An amicus brief put together by the council, titled “Voices of Children,” was, in fact, cited by Supreme Court Justice Anthony Kennedy while he was posing questions in the 2015 case that resulted in the legalization of gay marriage; Kennedy authored the 5–4 decision. “It was that brief that exposed the stories of the children being raised in the [LGBTQ] community,” Scandalios says. He acknowledges that political winds have shifted since then, and while “we’re obviously a culture in conflict,” he remains optimistic.

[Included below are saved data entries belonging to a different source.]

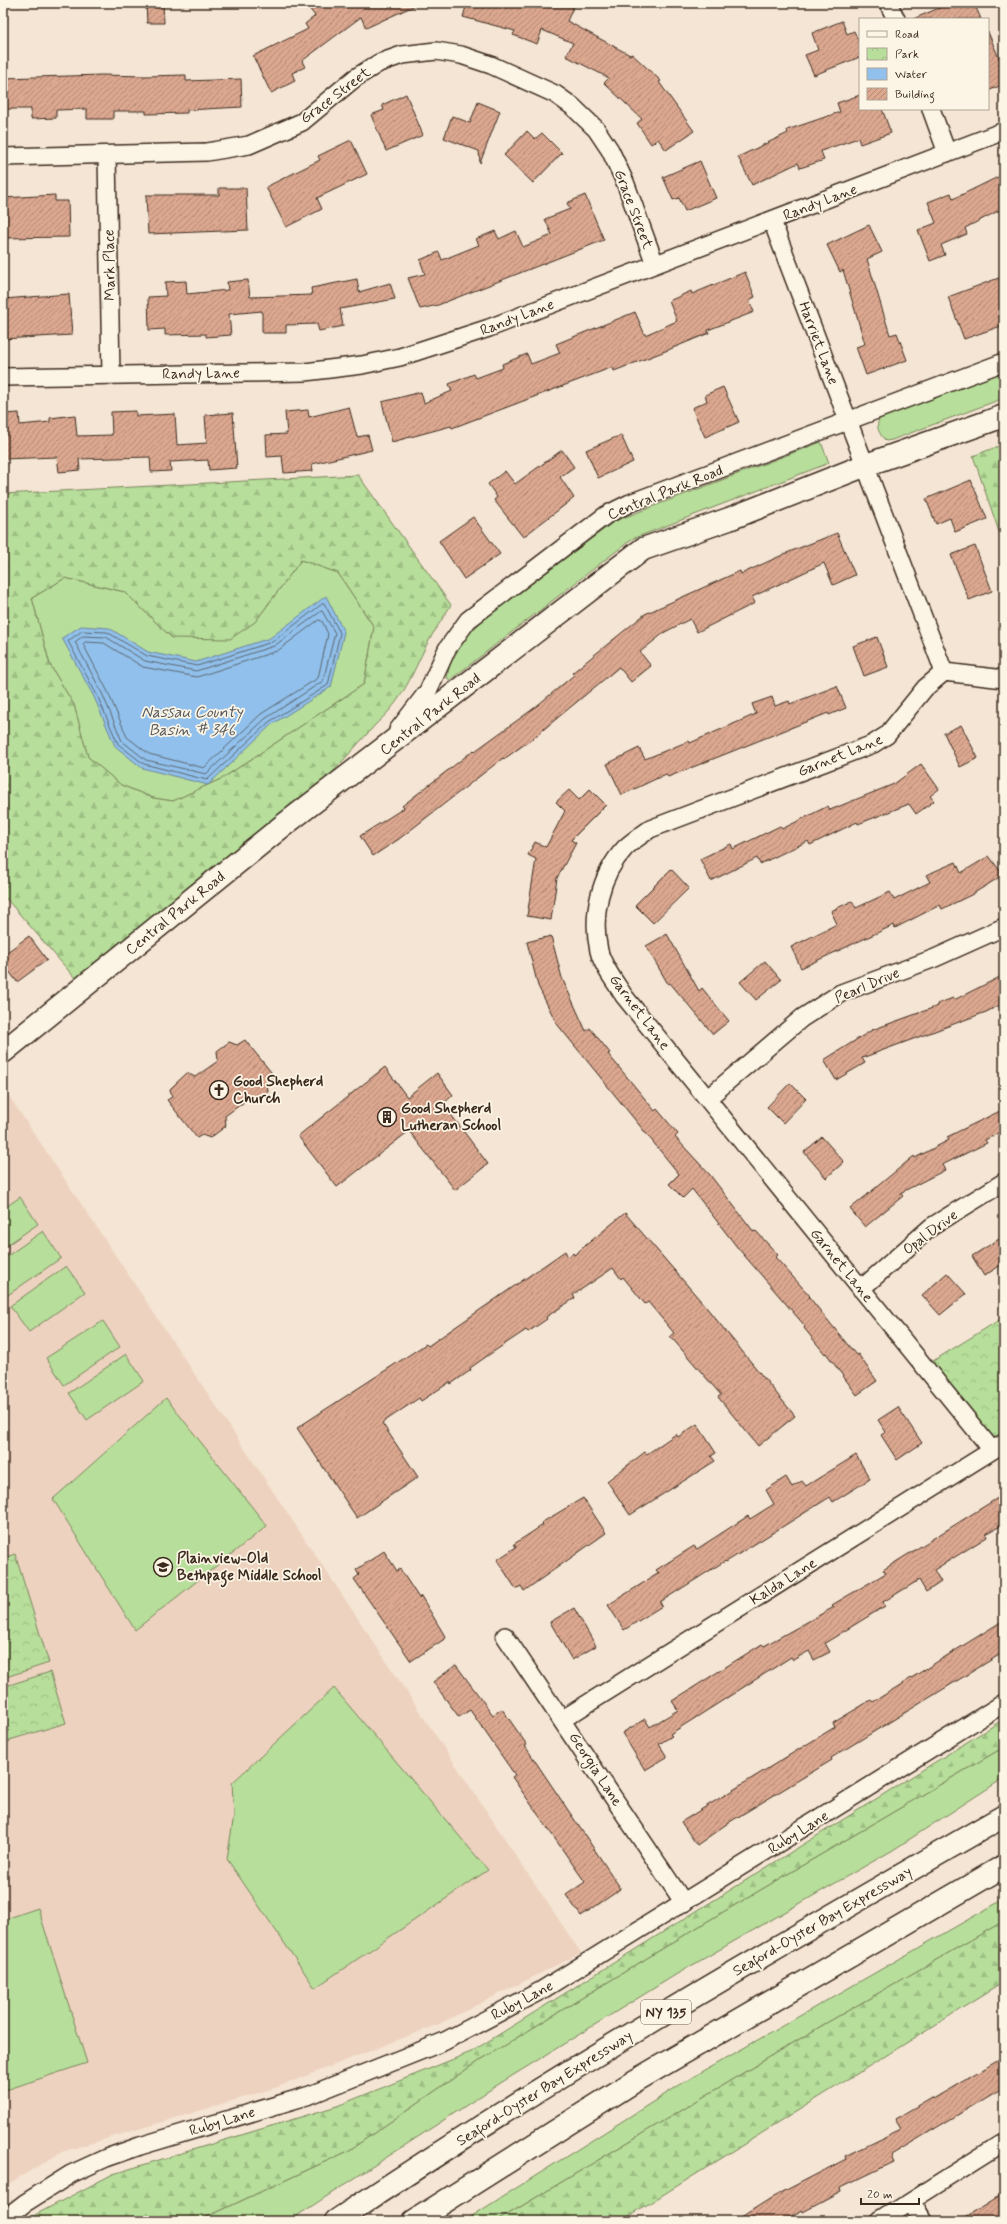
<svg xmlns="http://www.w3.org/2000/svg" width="1007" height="2224" viewBox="0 0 1007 2224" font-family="Mynerve,sans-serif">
<defs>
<pattern id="forest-firs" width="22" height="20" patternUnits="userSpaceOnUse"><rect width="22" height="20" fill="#b7de9a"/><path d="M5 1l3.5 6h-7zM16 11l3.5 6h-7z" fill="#9ebf84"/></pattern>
<pattern id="park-crowns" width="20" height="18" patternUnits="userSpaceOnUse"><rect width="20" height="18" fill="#b7de9a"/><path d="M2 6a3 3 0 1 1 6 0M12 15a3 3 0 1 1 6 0" fill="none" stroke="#9ebf84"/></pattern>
<pattern id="building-hatch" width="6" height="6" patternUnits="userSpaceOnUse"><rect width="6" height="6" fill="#dba78f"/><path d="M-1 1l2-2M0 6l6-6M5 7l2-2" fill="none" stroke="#b38874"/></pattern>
</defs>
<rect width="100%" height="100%" fill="#f5e5d4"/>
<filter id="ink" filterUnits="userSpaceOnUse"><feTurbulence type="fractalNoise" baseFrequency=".025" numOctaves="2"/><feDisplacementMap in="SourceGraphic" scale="8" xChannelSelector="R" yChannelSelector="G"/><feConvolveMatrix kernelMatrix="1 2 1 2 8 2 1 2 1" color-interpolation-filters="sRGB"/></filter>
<g filter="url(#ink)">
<path fill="#edd2bf" d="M3,1087l578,866 -142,71 -164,64 -213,64 -59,35z"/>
<path fill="#b7de9a" stroke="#79845c" d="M1004,369v29l-112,42 -6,1c-7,-7 -12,-16 -5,-24z
M821,442l8,21 -197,76 -182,141 -3,-2 3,-16 10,-20 25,-24 130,-97z
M301,560l37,13 36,54 -10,57 -141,94 -50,23 -20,-3 -32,-13 -33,-28 -14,-52 -24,-40 -18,-67 33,-20 60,14 47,46 83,-16z
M20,1197l18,27 -35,24v-39z
M43,1231l18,27 -56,39 -2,-3v-35z
M66,1266l19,26 -56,40 -19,-26z
M103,1321l17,26 -56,38 -18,-27z
M126,1354l18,27 -57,39 -18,-27z
M166,1398l101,128 -132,104 -82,-131z
M334,1688l154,182 -173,118 -88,-129 7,-44 -2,-32z
M1004,1747v31l-111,72 -216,124 -178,110 -210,137h-91l150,-70 129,-89 229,-140z
M1004,1899v22l-181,104 -326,196h-33l222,-140z
M38,1908l49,155 -84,28v-171z"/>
<path fill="url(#forest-firs)" stroke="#79845c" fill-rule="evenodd" d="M1004,444v102l-31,-90z
M358,475l93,130c-8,13 -17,26 -24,39 -16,32 -23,55 -51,80l-63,70 -232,191 -78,-90v-401zM301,560l37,13 36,54 -10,57 -141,94 -50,23 -20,-3 -32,-13 -33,-28 -14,-52 -24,-40 -18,-67 33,-20 60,14 47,46 58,1 25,-17z
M1004,1719v28l-298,175 -229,140 -129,89 -150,70h-171l4,-4 82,-43 224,-68 134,-54z
M1004,1921v61l-383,239h-124l326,-196z"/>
<path fill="url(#park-crowns)" stroke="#79845c" d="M1004,1317v126l-12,7 -67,-84z
M15,1554l34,109 -46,15v-120z
M50,1672l16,51 -63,19v-55z"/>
<path fill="#90c0eb" stroke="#6e8499" d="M326,596l18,36 -13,55 -60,38 -63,60 -66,-17 -27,-22 -21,-49 -32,-59 19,-12 28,2 39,24 48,10 74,-24z"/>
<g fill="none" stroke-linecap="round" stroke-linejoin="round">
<path stroke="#5d6670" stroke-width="1" d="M324,603l16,30 -12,52 -59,37 -62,58 -63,-16 -26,-20 -21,-49 -29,-54 14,-10 25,1 40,24 50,10 75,-24z
M322,611l13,22 -12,48 -58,38 -59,55 -60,-14 -24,-19 -20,-48 -27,-51 8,-6 23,1 39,24 51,10 78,-25z
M319,620l3,1 6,13 -10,44 -57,36 -57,54 -55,-14 -22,-17 -20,-47 -24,-46 2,-2 19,1 39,24 54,10 80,-26z"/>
</g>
<path fill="url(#building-hatch)" stroke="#3b2a1e" d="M146,3h17l1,20h-17z
M305,3h115l-54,25 -5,-11 -59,44 3,6 -13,6 3,8 -24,12 -18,-37 55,-27 -3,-5 10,-8z
M467,3h108l-8,18 63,34 2,-1 29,27 -2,1 35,49 -28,19 -8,-11 -7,5 -14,-21 5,-4 -38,-36 5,-5 -43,-22 7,-13 -31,-13 -5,14 -24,-9 2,-4 -52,-14z
M951,3h23l7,16h-68z
M842,21l5,13 7,-3 6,14v12l-46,18 -9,-20 13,-5 -6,-17z
M988,32l16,38v14l-16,7z
M101,75l44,1 41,-1v6l55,-2 1,28 -55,3v3l-41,1v-3h-33v8h-26v-10l-31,1v8l-25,1v-10h-28v-31z
M406,94l17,41 -37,16 -15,-36 13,-5 -2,-5z
M860,95v14h22l9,24 -31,11 -2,-6 -37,13 3,9 -24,8 -2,-5 -46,22 -14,-28 50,-24 -1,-3 53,-18 -3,-9z
M478,102l22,9 -20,52 -1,-12 -35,-13 8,-22 18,7z
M527,131l8,8 7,-6 20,20 -29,30 -29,-28z
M351,140l16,34 -50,24 5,11 -36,18 -20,-40 54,-27 -2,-4z
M700,161l16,37 -31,13 -6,-13 -6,2 -10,-23z
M1000,176l4,8v24l-39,20 2,6 -26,11 4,10 -15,6 -12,-31 18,-7 -8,-21 23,-9 2,6z
M219,188h27l2,42 -100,4 -2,-39h73z
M55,195v6h13l1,36 -66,1v-40z
M585,195l19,45 -166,65 -18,4 -12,-31 17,-4 -5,-14 19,-8 3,8 37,-15 -3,-6 19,-8 4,8 17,-8 7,16 29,-12 -7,-16 25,-10 -3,-6z
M869,225l13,27 -15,7 23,76 7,-2 10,27 -41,15 -10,-28 9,-3 -22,-74 -3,2 -13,-27z
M745,272l10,25 -6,3 5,12 -46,18 1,3 -41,17 -54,21 -1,-4 -161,61 -1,-2 -59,16 -10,-40 39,-10 3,11 28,-12 -3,-7 25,-10 2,4 27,-10 -1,-4 25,-10 4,10 29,-11 -4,-9 79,-32 10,23 32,-14 -8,-20 22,-10 1,3z
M1004,276v49l-40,14 -16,-42z
M357,279l2,13 31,-9 5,16 -55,10 3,17 -24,5 -2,-7 -31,1v8h-24v-22l-33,3 2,21 -25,2v-3l-41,1v-6l-16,1 -1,-33 18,-1 -1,-14 21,-1 1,13 41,-4 -1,-8 21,-2 2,17 62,-2 -1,-7z
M69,294l3,41 -69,4v-40z
M723,387l16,35 -34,15 -13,-29 15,-7 -2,-6z
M349,407l8,30 11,-2 4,15 -60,14 1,7 -29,2 -2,-17 -15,1 -1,-22 21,-1 -2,-22 23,-2 1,7z
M136,411v5l39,-2 2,31 30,-2 -2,-28 28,-2 4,55 -28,2 -1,-10 -38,2 1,9 -20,1 -1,-15 -71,2 1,11 -21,2 -2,-15 -54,2v-45l16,-1 1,12 30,-3v-4l25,-3 2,21 35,-1 -1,-23z
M621,435l12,27 -35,16 -12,-28z
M562,450l12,17 -14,10 14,21 -51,39 -29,-37 3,-3 -9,-13 17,-13 10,13z
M971,480l16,39 -32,13 -5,-14 -14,6 -10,-25z
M473,517l27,37 -36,25 -25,-38z
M837,533l18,42 -22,10 -9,-22 -72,34 3,6 -58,29 -7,-13 -25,13 -25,20 11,14 -20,16 -12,-15 -87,72 -28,20 -1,-1 -104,81 -26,17 -13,-20 44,-28 -2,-2 72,-56 1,1 58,-42 41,-34 -2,-2 73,-59 95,-43 1,3 48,-22z
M975,546l17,45 -23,9 -18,-45z
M877,637l11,30 -24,9 -11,-30z
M837,686l9,22 -17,7 -1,-2 -160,64 -2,-3 -44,21 -15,-31 32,-16 6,11 44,-18 1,2 66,-29 -4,-10 20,-7 3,9 14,-5 1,3z
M961,725l17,33 -18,9 -16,-34z
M921,764l18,25 -9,7 4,5 -18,13 -7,-10 -51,20 -1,-2 -47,23 -2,-4 -48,23 -3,-6 -46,23 -11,-22 31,-15 2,5 47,-23 2,3 46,-23 2,4 64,-26z
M590,789l16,16 -35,35 5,3 -19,35 -6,42 -24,-4 9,-57 -8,-4 7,-13 11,5 19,-36 -9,-9 13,-12 10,10z
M989,856l14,19 -32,20 -29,14 -2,-4 -45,23 -1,-3 -93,43 -10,-21 46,-23 -6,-13 21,-10 4,7 34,-16 4,8 36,-18 -4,-7 30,-13 5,11z
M671,869l18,19 -36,35 -18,-18z
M667,934l32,57 3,-3 27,33 -16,13 -43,-51 -2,1 -22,-38z
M29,936l18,24 -30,22 -14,-19v-8z
M551,936l11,42 24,53 4,-3 20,25 -2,1 47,57 2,-2 21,25 -3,3 35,38 44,57 2,-1 22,24 -3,2 35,39 -1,1 47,58 2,-1 19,27 -20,14 -31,-42 -1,1 -21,-26 1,-2 -68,-79 -45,-58 -9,9 -14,-14 10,-10 -122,-150 -19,-38 -11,-44z
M765,961l16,19 -25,20 -16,-18z
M1004,975v28l-18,9 -124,46 3,5 -29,17 -12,-20 48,-30 66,-24 -1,-2 16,-6 1,2z
M245,1040l30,37 -8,7 1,8 -12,10 -8,-3 -23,17 1,10 -16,12 -8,-3 -5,3 -30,-38 5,-3 -2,-8 17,-16 8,4 23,-16 -1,-10 12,-9 8,3z
M385,1067l22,30 30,-24 16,22 -10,9 45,60 -33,26 -46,-59 -72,56 -39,-51z
M790,1083l16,16 -23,24 -16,-16z
M1004,1109v21l-19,10 2,3 -45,22 3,5 -45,23 3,3 -38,31 -15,-18 64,-53 1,2 34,-18 -2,-3z
M822,1137l22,25 -18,16 -22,-26z
M625,1213l81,94 89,109 -37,30 -40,-49 3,-2 -51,-59 4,-3 -26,-31 -3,2 -22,-27 -2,2 -8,-11 -40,27 2,3 -29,19 1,2 -19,13 -2,-2 -36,24 -20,14 1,2 -20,14 -1,-2 -29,19 -2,-3 -37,25 36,54 -61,41 -60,-90 129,-84 2,2 137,-95 3,6 5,-4 1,2z
M1004,1236v27l-20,13 -12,-20z
M947,1273l19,21 -26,21 -18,-20z
M898,1407l24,36 -25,17 -16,-25 5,-3 -8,-12z
M697,1424l19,29 -5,3 4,5 -85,54 -23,-34 38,-29 2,2 29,-20 2,3z
M856,1455l14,24 -37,23 -3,-5 -104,65 -1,-1 -65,41 2,4 -38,24 -16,-25 51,-32 -3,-3 38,-24 3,3 51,-33 2,3 24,-15 -8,-14 20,-13 6,10 10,-6 4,5z
M1004,1494v30l-18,10 1,3 -53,33 7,12 -15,10 -7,-12 -36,22 2,4 -60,37 5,9 -16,8 -5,-9 -16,9 -2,-3 -121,77 2,2 -13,8 8,13 -22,13 -23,-37 23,-14 5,8 28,-17 -6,-9 90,-57 2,2 70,-39 -2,-2 54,-32 -3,-3z
M583,1498l23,35 -82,58 -3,-5 -5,3 -19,-29 19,-13 -2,-3 29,-19 -2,-2z
M384,1551l13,20 3,-2 19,29 2,-2 25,42 -35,23 -57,-82 5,-4 -3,-5z
M574,1608l22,38 -24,14 -22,-38z
M1004,1620v32l-173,106 1,2 -104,63 -31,22 -16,-23 154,-95 -2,-4 38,-23 2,2z
M456,1665l37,50 9,-6 25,36 -2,1 96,143 -40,27 -15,-21 19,-13 -73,-105 3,-2 -45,-65 -11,7 -26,-35z
M1004,2057v30l-113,68 3,7 -54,26 1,4 -38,20 -1,-2 -18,11h-49l36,-23 75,-39 -1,-3 56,-27 -6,-10 37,-22 1,2z
M1004,2193v28h-45z"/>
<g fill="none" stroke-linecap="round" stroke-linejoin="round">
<defs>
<path id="street" d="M888,3l8,16
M931,109l16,44
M107,155l4,220
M3,157l204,-5 42,-7 53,-23 53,-44 24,-15 23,-8 34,-4 25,4 30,10 64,29 17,12 24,23 14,21 15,32 30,82
M772,221l172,451
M3,377l302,-5 57,-7 38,-8 89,-29 515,-197
M944,672l-19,16 -38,47 -14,9 -223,85c-8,6 -18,12 -25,19 -25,27 -34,67 -26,103 4,16 17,32 25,45l368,454
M944,672l60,7
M398,730l30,-39 19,-42 21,-29 138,-105 24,-12 374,-141
M708,1098l94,-80 39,-25 94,-35 69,-31
M861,1289l70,-62 73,-45
M505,1636l179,267
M563,1719l441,-276
M911,2201l12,20
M3,2220l22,-17 46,-29 35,-16 34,-12 170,-51 135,-54 97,-51 462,-287
M879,2221l125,-79"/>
<path id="secondary" d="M3,1052l277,-224 363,-279 86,-30 137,-54 138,-49"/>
<path id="highway" d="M336,2221c217,-146 442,-275 668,-405
M414,2221l221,-140 369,-215"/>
</defs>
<use href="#street" stroke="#3b2a1e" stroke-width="20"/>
<use href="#secondary" stroke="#3b2a1e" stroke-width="25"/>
<use href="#highway" stroke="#3b2a1e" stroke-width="25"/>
<use href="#street" stroke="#fcf5e5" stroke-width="17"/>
<use href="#secondary" stroke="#fcf5e5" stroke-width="22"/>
<use href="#highway" stroke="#fcf5e5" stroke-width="22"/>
</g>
</g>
<defs>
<symbol id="church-ring" viewBox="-11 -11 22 22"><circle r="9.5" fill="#fcf5e5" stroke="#3b2a1e" stroke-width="1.5"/><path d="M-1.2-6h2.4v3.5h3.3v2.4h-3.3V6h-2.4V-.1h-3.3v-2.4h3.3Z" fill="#3b2a1e"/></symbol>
<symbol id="building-ring" viewBox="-11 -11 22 22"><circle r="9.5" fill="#fcf5e5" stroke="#3b2a1e" stroke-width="1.5"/><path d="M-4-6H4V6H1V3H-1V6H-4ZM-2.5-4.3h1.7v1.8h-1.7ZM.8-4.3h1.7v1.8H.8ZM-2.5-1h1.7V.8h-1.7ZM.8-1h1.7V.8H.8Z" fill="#3b2a1e"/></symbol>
<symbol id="school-ring" viewBox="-11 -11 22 22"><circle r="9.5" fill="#fcf5e5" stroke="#3b2a1e" stroke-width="1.5"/><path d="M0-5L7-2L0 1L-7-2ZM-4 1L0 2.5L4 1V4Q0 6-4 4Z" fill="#3b2a1e"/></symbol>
</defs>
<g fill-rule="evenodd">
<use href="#church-ring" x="208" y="1079" width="22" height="22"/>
<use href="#building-ring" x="376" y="1106" width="22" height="22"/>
<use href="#school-ring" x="152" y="1556" width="22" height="22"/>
</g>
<g text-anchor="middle" stroke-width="3.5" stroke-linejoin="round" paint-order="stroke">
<rect fill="#fcf5e5" stroke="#75675a" stroke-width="1" x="641" y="2000" width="50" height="24" rx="3"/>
<g font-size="14" font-weight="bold" fill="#3b2a1e">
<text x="666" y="2017">NY 135</text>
</g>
<g font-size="15" fill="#3b2a1e" stroke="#fcf5e5">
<text transform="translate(335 95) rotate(-37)" y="5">Grace Street</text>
<text transform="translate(820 202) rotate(-21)" y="5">Randy Lane</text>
<text transform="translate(634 209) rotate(69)" y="5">Grace Street</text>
<text transform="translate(109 265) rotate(-91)" y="5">Mark Place</text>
<text transform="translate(517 317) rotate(-21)" y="5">Randy Lane</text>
<text transform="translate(819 343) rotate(69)" y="5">Harriet Lane</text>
<text transform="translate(201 373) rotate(-1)" y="5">Randy Lane</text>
<text transform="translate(665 492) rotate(-22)" y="5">Central Park Road</text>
<text transform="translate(430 714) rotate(-38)" y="5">Central Park Road</text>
<text transform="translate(840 755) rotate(-22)" y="5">Garnet Lane</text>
<text transform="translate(175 913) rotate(-39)" y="5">Central Park Road</text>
<text transform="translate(867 985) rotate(-23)" y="5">Pearl Drive</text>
<text transform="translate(640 1012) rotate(53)" y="5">Garnet Lane</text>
<text transform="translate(930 1232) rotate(-37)" y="5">Opal Drive</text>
<text transform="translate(842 1265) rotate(51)" y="5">Garnet Lane</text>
<text transform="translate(783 1581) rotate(-32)" y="5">Kalda Lane</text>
<text transform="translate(596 1769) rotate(57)" y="5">Georgia Lane</text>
<text transform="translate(798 1832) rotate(-32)" y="5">Ruby Lane</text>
<text transform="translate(822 1921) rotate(-30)" y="5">Seaford-Oyster Bay Expressway</text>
<text transform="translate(522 2000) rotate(-28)" y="5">Ruby Lane</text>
<text transform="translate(544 2088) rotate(-32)" y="5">Seaford-Oyster Bay Expressway</text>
<text transform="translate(222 2121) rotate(-17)" y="5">Ruby Lane</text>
</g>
<g font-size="15" font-weight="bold" fill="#3b2a1e" stroke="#fcf5e5" text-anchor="start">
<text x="233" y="1086">Good Shepherd<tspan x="233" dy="17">Church</tspan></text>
<text x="401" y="1113">Good Shepherd<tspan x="401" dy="17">Lutheran School</tspan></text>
<text x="177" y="1563">Plainview-Old<tspan x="177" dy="17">Bethpage Middle School</tspan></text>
</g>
<g font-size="16" font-style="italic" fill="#54575c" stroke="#fcf5e5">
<text x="192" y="717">Nassau County<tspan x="192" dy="18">Basin # 346</tspan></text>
</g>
</g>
<rect width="1007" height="2224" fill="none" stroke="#fcf5e5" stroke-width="16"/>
<rect x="8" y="8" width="991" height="2208" fill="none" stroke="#3b2a1e" stroke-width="1.5" filter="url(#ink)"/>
<rect x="859" y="18" width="130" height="92" fill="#fcf5e5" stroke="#afa495"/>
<rect x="867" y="31" width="20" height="6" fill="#fcf5e5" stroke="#afa495"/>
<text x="895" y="38" font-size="12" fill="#3b2a1e">Road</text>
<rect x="867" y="48" width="20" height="12" fill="url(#park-crowns)" stroke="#afa495"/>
<text x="895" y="58" font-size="12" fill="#3b2a1e">Park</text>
<rect x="867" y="68" width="20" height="12" fill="#90c0eb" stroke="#afa495"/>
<text x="895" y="78" font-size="12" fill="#3b2a1e">Water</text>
<rect x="867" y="88" width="20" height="12" fill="url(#building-hatch)" stroke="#afa495"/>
<text x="895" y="98" font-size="12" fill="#3b2a1e">Building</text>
<path d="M861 2198v6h58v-6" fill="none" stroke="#3b2a1e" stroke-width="2"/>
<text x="867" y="2198" font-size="12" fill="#3b2a1e" stroke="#fcf5e5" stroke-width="3" paint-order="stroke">20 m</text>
</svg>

“The current political climate has emboldened people who feel that they can utilize certain parts of the Constitution to discriminate and, in my humble view, promulgate hate,” Scandalios says. “There are kids out there in the foster care system who need help and support. There are homes willing to adopt. I don’t understand, and I never will, how anyone could be against taking kids out of a system that is not the best place for them and putting them in a loving home. But I think doors have been opened, and that human interaction and openness lead to more openness, and the long arc of history leads to fairness.”
Progress has informed Scandalios’s own journey, he notes. “Growing up and as a young adult in the ’80s, part of my coming-out process was grieving that I would never have children. Then I met my husband, who, well, it never dawned on him not to have children in his process. Now people in the LGBTQ community have full expectations that they’re going to have marriages and families, and that’s a beautiful thing. Why wouldn’t we want to encourage that? It helps create a stable society.”
Scandalios often uses the word family in describing the Broadway community as well; he did so while accepting his Tony Award. “There’s something unique to these 15 blocks as an industry,” he says. “We’re always interacting. We’ve all seen the good and the messy, because it’s really not easy; you stay with it because you love it. The way an actor needs to act, I think many people in many fields of the business feel the same passion. I’ve spent 30 years with a group of people, and we have war wounds — from shows that worked and shows that didn’t, from experiences where the show worked but it was difficult and from experiences where the show didn’t work but you loved it. From all that, you end up with a very complex and intimate relationship with a wide swath of people.”
Though summer traditionally sees fewer Broadway openings than other seasons, Scandalios has a full plate, with the musical adaptation of Pretty Woman starting previews in July (for a scheduled August 16 opening) and The Cher Show due in the fall. “We’re also doing an interesting real estate project at the Palace, where we’re lifting the theatre 29 feet off the ground, so I’m looking forward to that.”
Having little downtime suits Scandalios just fine. “I always say I’m very fortunate, because I get to wake up every day and love what I do,” he says. “And I’m able to raise my children in an industry that I love, in a city that I love. It doesn’t get any better than that.”